True Story Magazine and the Daily News first appeared within weeks of each other in May and June of 1919. True Story was the offspring of the magazine Physical Culture , published by the flamboyant strong man and health enthusiast Bernarr Macfadden. For several years Macfadden’s wife, Mary, had been reading the letters and manuscripts that poured into the Physical Culture offices. In many of these, women brokenheartedIy confided their romantic experiences. Mary Macfadden and other female coworkers became convinced that this was salable material. As one staff member remarked: “All the working girls go through the same love troubles. This one will be about themselves and written by themselves.” For his new publication, therefore, Bernarr Macfadden adopted the first-person, confessional formula.

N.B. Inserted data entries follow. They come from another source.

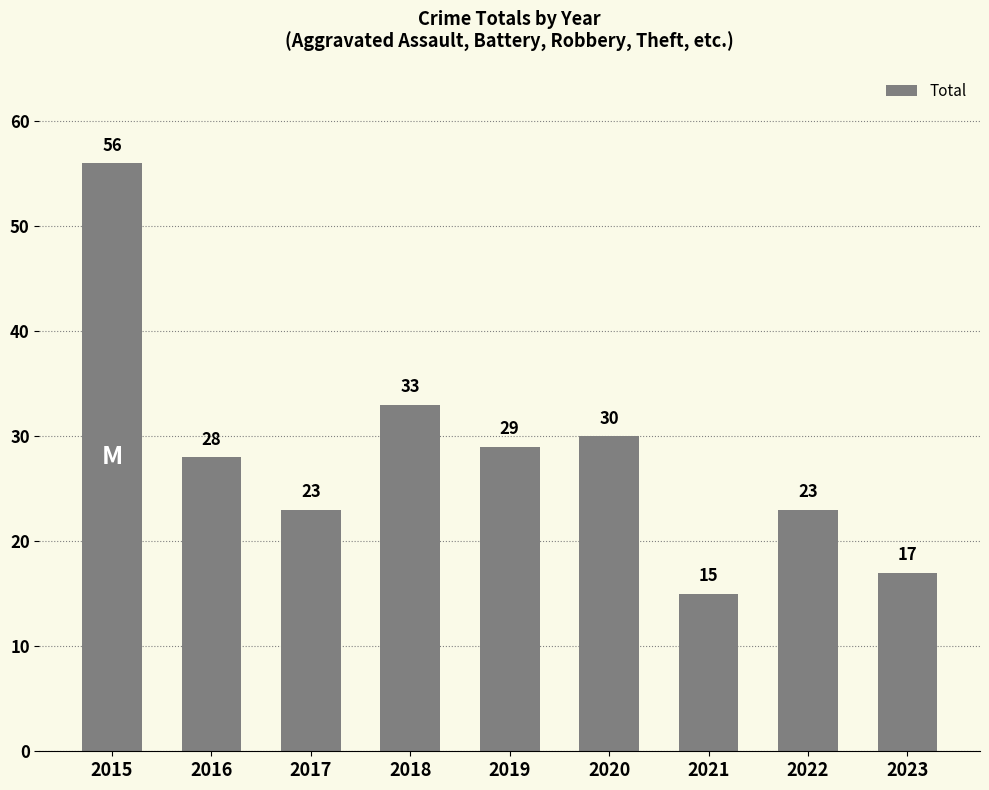

Which category has the lowest value across all series?

2021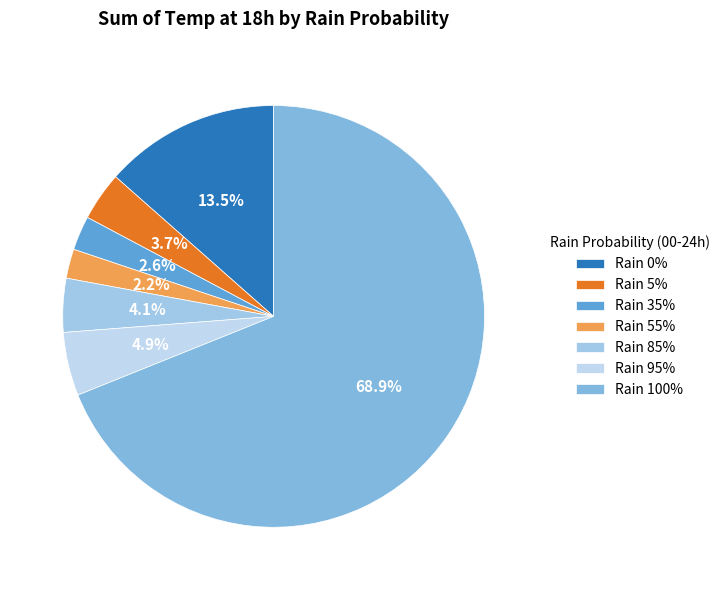

How many segments does this pie chart have?

7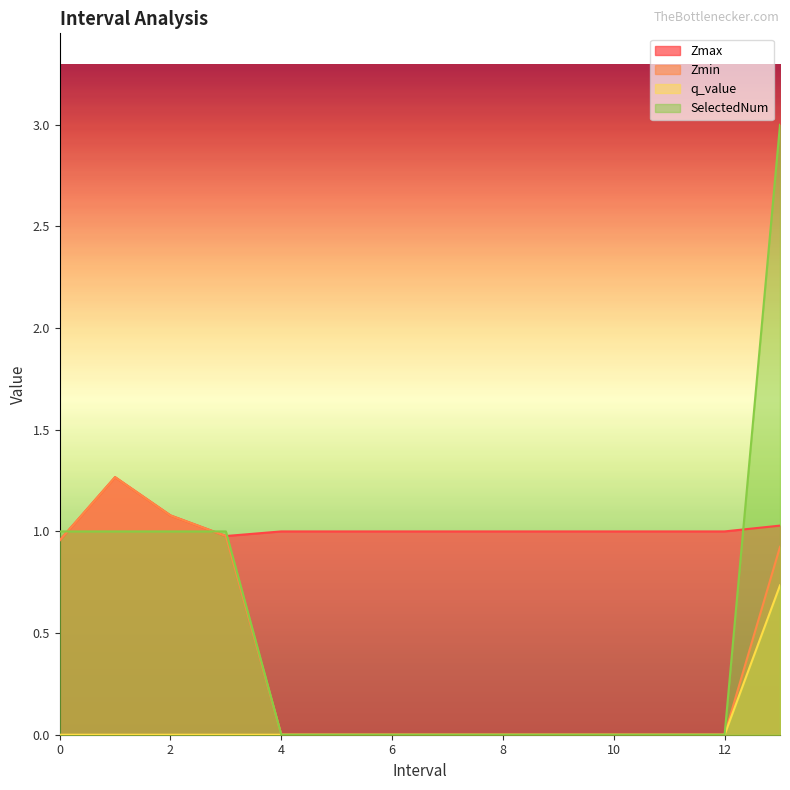

True or false: Zmin has more than 1 interior local peaks.

False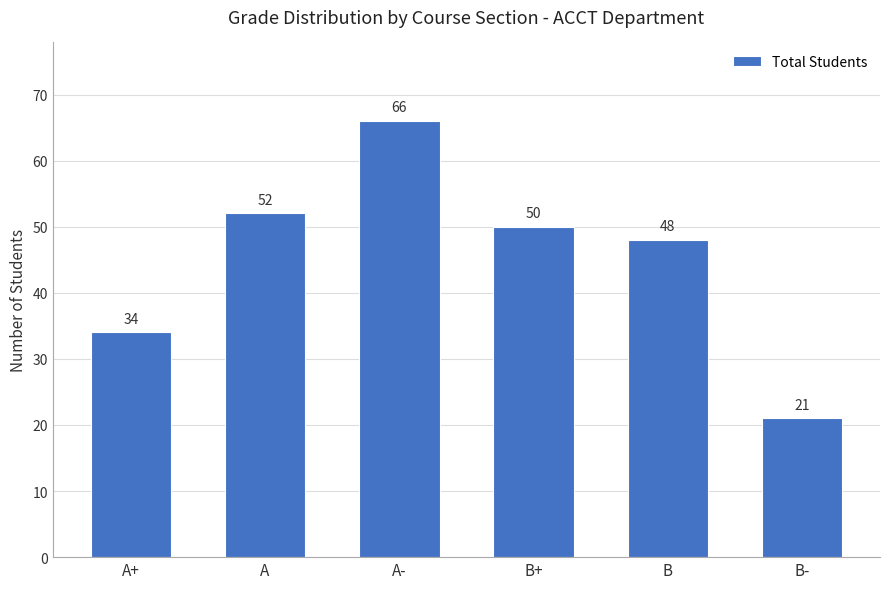

Approximately how many times larger is the value at B compared to A+?

1.4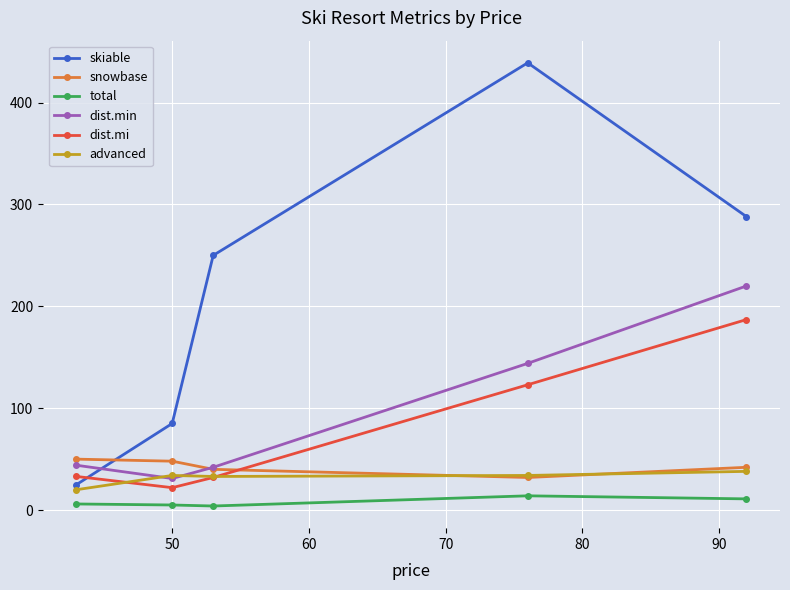

Which series has the widest spread of values?

skiable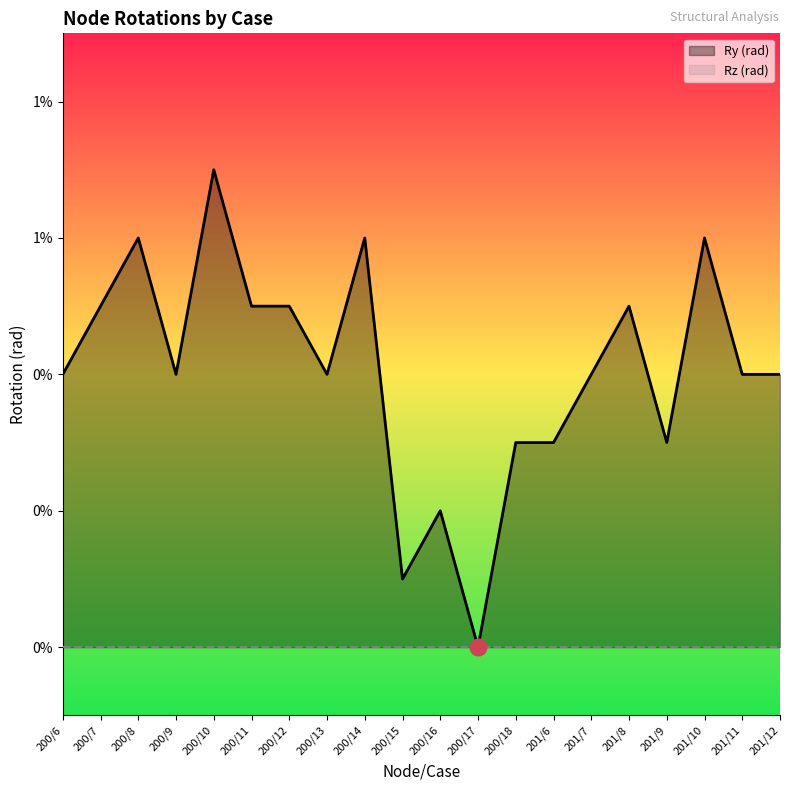

Count the values in the range 0 to 1.

20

True Story later touted its contents as the “first folk-literature since the days of the Bible.” To illustrate the stories of girls gone astray, of jealous husbands intent on revenge, and of sublime love transformed to hatred, Macfadden broke away from the idealized art style of most magazine fiction and used photographs of models in menacing or sensuous poses.

 

Macfadden unflinchingly aimed True Story at an audience of young, workingclass women. Insisting that the stories came from “common people,” he tested any copy that sounded highbrow on the office elevator operator. Anything that puzzled him was rejected—a practice that provoked one irreverent staff member to compose his own underground confession story: “How I was Demoted to Editor of True Story and Worked My Way Up to Elevator Man Again.” Although it was not sold by subscription and carried a high newsstand price (twenty cents at first, compared with fifteen cents for the dominant Ladies’Home Journal ), True Story soon found an impressive market. By 1924 it had pulled even with the reputable Good Housekeeping at a circulation of about 850,000. By 1927 it was challenging Ladies’ Home Journal and McCall’s for first place in national circulation among women’s magazines with newsstand sales of over two million per issue.

True Story held fast to its astoundingly successful formula—women’s personal, confessional accounts of temptations, love triangles, and tragic adventures. In the sociologist George Gerbner’s epitome of the genre, the heroine of the confession, “buffeted by events she cannot understand,” began a “headlong flight down the line of least resistance,” which ended in “her inevitable sin.” Punishment, physical or moral, was immediate and severe. Although True Story disavowed any intention to preach, every story proved a “powerful sermon.”